§ Task to complete
If a record holds a picture, omit that picture and copy everything else exactly.

§ Records supplied
════════

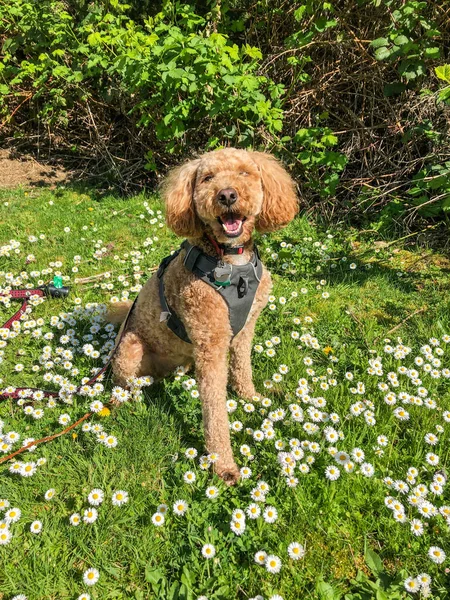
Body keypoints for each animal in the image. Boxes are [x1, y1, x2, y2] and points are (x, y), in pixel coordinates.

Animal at [106, 148, 298, 486]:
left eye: (245, 173)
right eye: (207, 178)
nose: (227, 195)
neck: (231, 263)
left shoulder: (244, 331)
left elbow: (243, 369)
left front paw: (250, 397)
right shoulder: (211, 343)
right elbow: (215, 411)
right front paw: (223, 465)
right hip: (129, 349)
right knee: (120, 382)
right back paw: (118, 403)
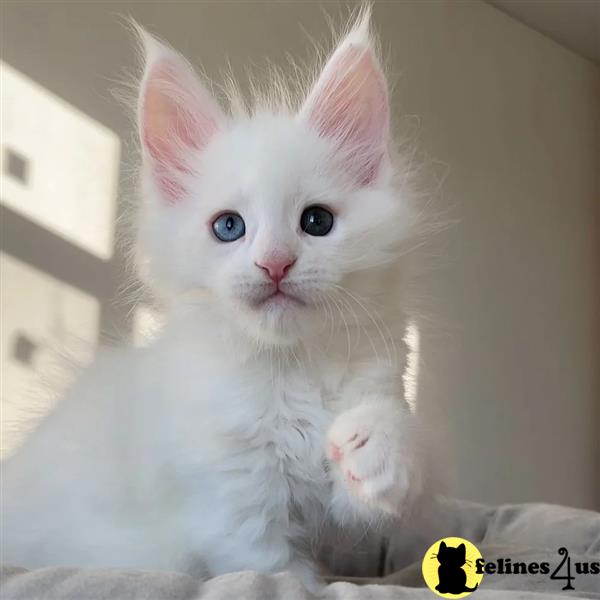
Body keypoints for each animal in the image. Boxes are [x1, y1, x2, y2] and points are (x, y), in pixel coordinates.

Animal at [3, 9, 426, 592]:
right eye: (229, 227)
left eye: (316, 222)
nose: (275, 263)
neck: (286, 368)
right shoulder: (232, 503)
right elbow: (277, 571)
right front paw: (309, 586)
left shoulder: (378, 387)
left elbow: (392, 438)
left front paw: (371, 447)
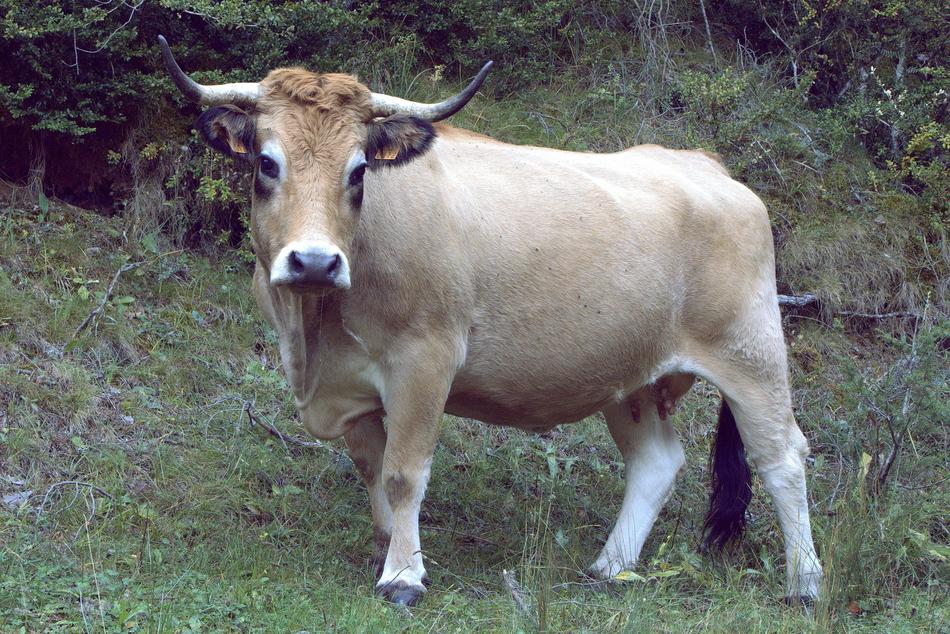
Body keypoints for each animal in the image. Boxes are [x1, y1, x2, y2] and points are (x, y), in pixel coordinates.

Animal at [159, 35, 823, 607]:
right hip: (631, 376)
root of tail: (708, 166)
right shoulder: (353, 387)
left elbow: (403, 473)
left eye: (359, 170)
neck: (313, 331)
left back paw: (804, 583)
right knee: (656, 464)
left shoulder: (424, 361)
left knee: (783, 458)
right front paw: (386, 550)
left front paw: (403, 575)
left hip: (751, 354)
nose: (316, 260)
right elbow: (373, 470)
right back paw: (609, 567)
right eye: (268, 164)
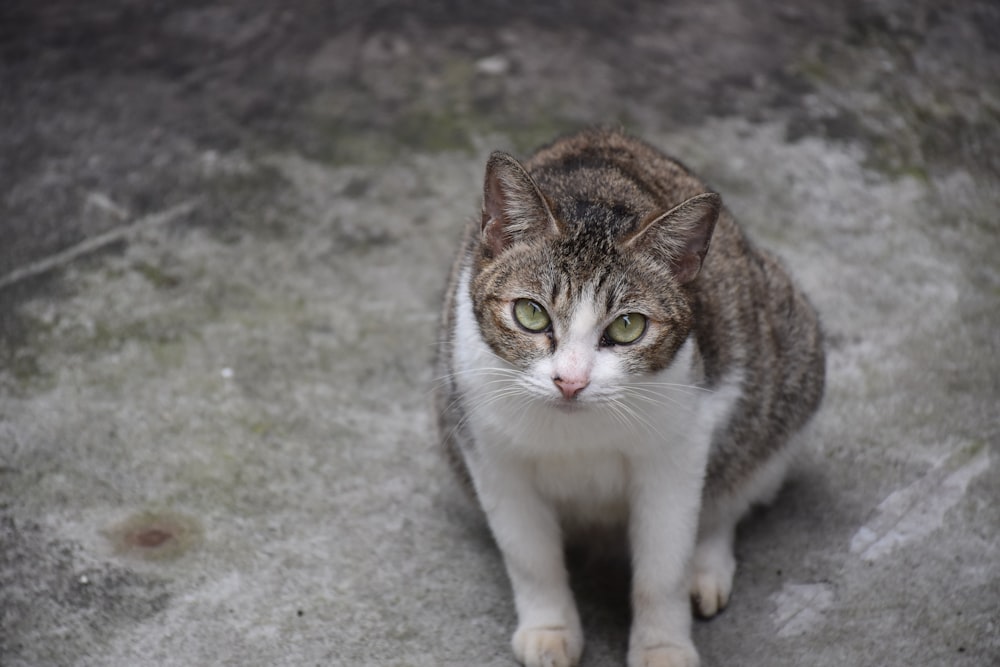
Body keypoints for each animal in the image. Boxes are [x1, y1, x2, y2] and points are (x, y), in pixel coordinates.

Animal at [434, 126, 824, 667]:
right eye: (531, 314)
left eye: (627, 326)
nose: (570, 380)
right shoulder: (488, 448)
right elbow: (530, 555)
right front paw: (549, 627)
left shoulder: (677, 447)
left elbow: (663, 566)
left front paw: (662, 645)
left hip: (789, 358)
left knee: (734, 483)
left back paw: (707, 564)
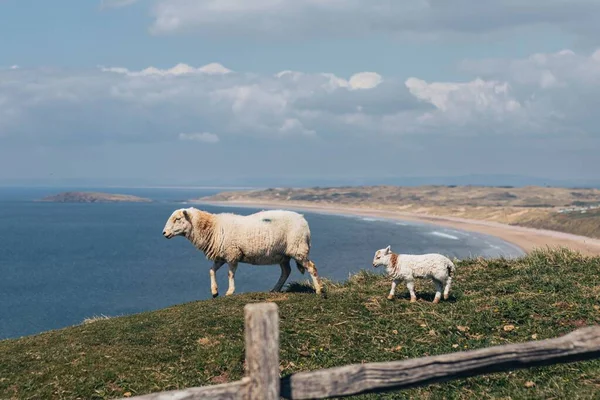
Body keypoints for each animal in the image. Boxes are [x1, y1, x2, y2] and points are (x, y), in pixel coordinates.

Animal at [161, 209, 324, 296]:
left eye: (178, 219)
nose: (164, 233)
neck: (213, 227)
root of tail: (303, 220)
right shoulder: (221, 256)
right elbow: (211, 271)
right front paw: (214, 291)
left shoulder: (232, 254)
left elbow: (230, 274)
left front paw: (229, 291)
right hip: (283, 255)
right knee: (286, 271)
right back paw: (275, 289)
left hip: (298, 249)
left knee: (312, 267)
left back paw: (319, 290)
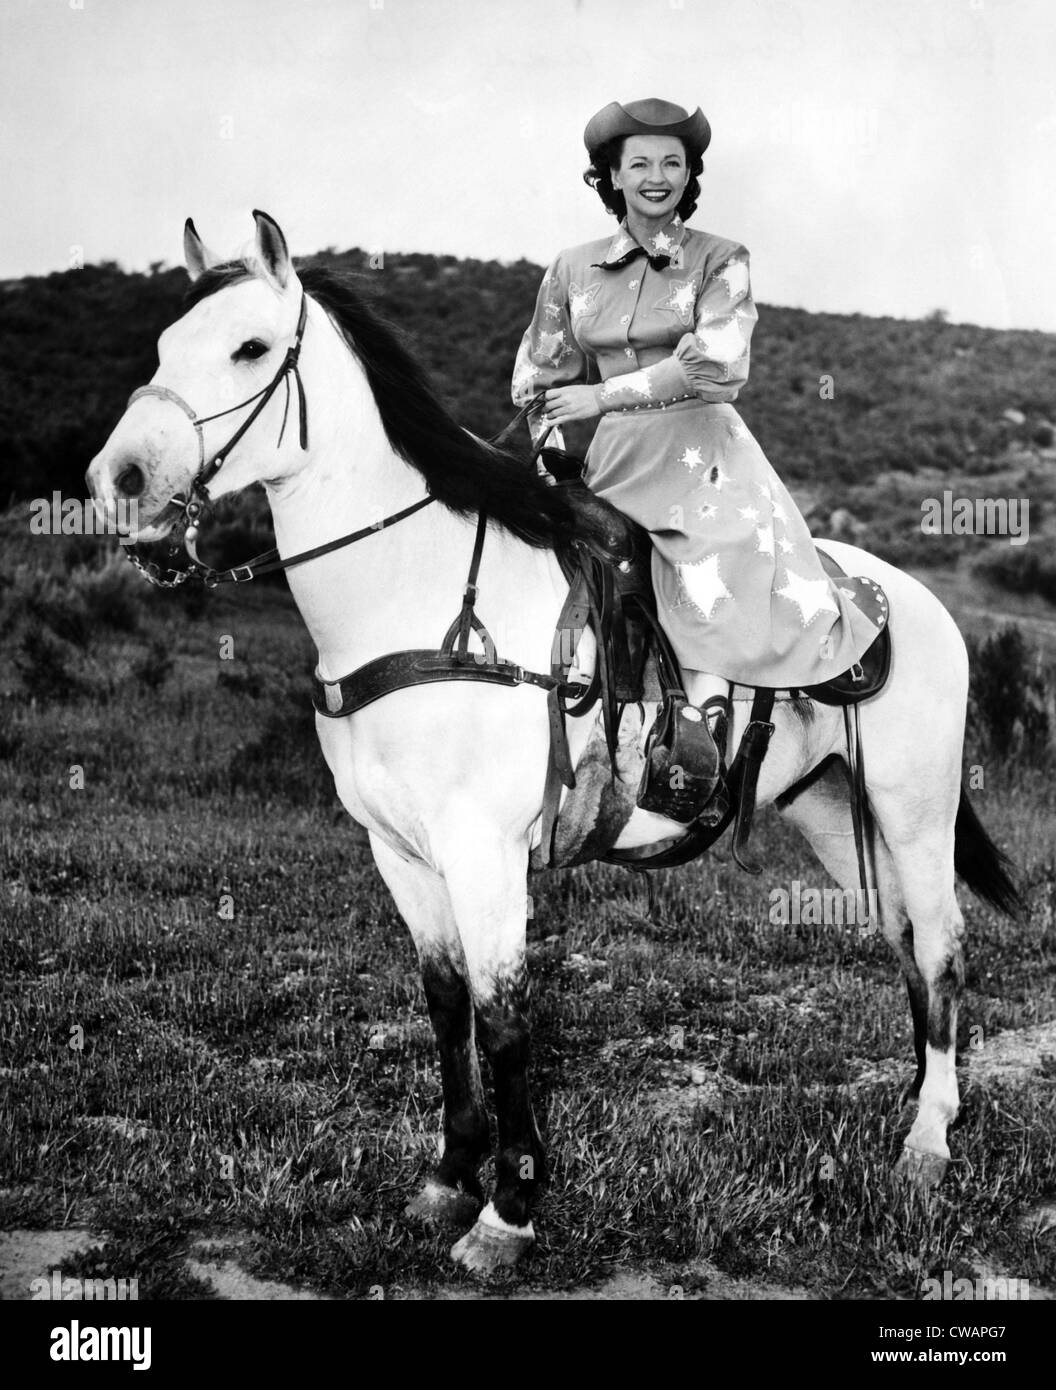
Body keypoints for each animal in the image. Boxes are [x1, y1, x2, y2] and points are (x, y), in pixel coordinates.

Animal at [86, 211, 1020, 1276]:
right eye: (164, 345)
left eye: (248, 347)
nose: (117, 482)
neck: (425, 601)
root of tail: (912, 600)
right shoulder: (400, 853)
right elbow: (447, 1003)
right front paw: (447, 1178)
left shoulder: (484, 852)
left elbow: (504, 1019)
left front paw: (509, 1210)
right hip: (829, 810)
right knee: (903, 942)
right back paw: (917, 1101)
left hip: (914, 811)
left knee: (942, 946)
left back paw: (929, 1142)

════════

§ Result of this exercise
Body keypoints for each animal in the image. Boxes are [x1, y1, x2, y2] and points are (x, y), in pixel coordinates.

Animal at [106, 148, 298, 486]:
left eye: (245, 173)
right eye: (207, 178)
nose: (227, 195)
neck: (231, 263)
left shoulder: (244, 331)
left elbow: (243, 369)
left front paw: (250, 397)
right shoulder: (211, 343)
right elbow: (215, 411)
right front paw: (223, 465)
right hip: (129, 349)
right knee: (120, 382)
right back paw: (118, 403)
Body keypoints for each animal in the image. Boxes are [x1, y1, x2, y2] and points are (x, y), in pixel coordinates.

Animal at [3, 9, 426, 592]:
right eye: (229, 227)
left eye: (316, 222)
nose: (275, 263)
neck: (286, 368)
right shoulder: (232, 503)
right elbow: (277, 571)
right front paw: (309, 586)
left shoulder: (378, 387)
left elbow: (392, 438)
left front paw: (371, 447)
Body keypoints for each animal in the image. Boxes are [x1, y1, x2, y2] and points are (x, y), in pixel coordinates.

Animal at [159, 35, 823, 607]:
right hip: (631, 376)
root of tail: (708, 166)
right shoulder: (353, 387)
left elbow: (403, 473)
left eye: (359, 170)
neck: (313, 331)
left back paw: (804, 583)
right knee: (656, 464)
left shoulder: (424, 361)
left knee: (783, 458)
right front paw: (386, 550)
left front paw: (403, 575)
left hip: (751, 354)
nose: (316, 260)
right elbow: (373, 470)
right back paw: (609, 567)
right eye: (268, 164)
Body keypoints for each animal in the image. Boxes are [x1, y1, x2, y2] and points are (x, y), in pixel coordinates.

Animal at [434, 126, 824, 667]:
right eye: (531, 314)
left eye: (627, 326)
nose: (570, 380)
right shoulder: (488, 448)
right elbow: (530, 555)
right front paw: (549, 627)
left shoulder: (677, 447)
left elbow: (663, 566)
left front paw: (662, 645)
left hip: (789, 358)
left knee: (734, 483)
left back paw: (707, 564)
Body keypoints for each animal in the image. Boxes are [x1, y1, x2, y2] and points are (x, y), in pixel coordinates.

Animal at [161, 209, 324, 296]:
left eye: (178, 219)
nose: (164, 233)
neck: (213, 227)
root of tail: (303, 220)
right shoulder: (221, 256)
right elbow: (211, 271)
right front paw: (214, 291)
left shoulder: (232, 254)
left elbow: (230, 274)
left front paw: (229, 291)
right hip: (283, 255)
right knee: (286, 271)
right back paw: (275, 289)
left hip: (298, 249)
left knee: (312, 267)
left back paw: (319, 290)
Body keypoints for each animal in the image. Boxes are [x1, y1, x2, y2] and points are (x, y), in pixel coordinates.

Animal at [86, 211, 1020, 1276]:
right eye: (164, 345)
left eye: (248, 347)
nose: (117, 482)
neck: (425, 601)
root of tail: (912, 600)
right shoulder: (400, 853)
right elbow: (447, 1003)
right front paw: (447, 1178)
left shoulder: (484, 852)
left elbow: (504, 1019)
left front paw: (509, 1210)
right hip: (829, 810)
right knee: (903, 942)
right back paw: (917, 1101)
left hip: (914, 811)
left knee: (942, 946)
left back paw: (929, 1142)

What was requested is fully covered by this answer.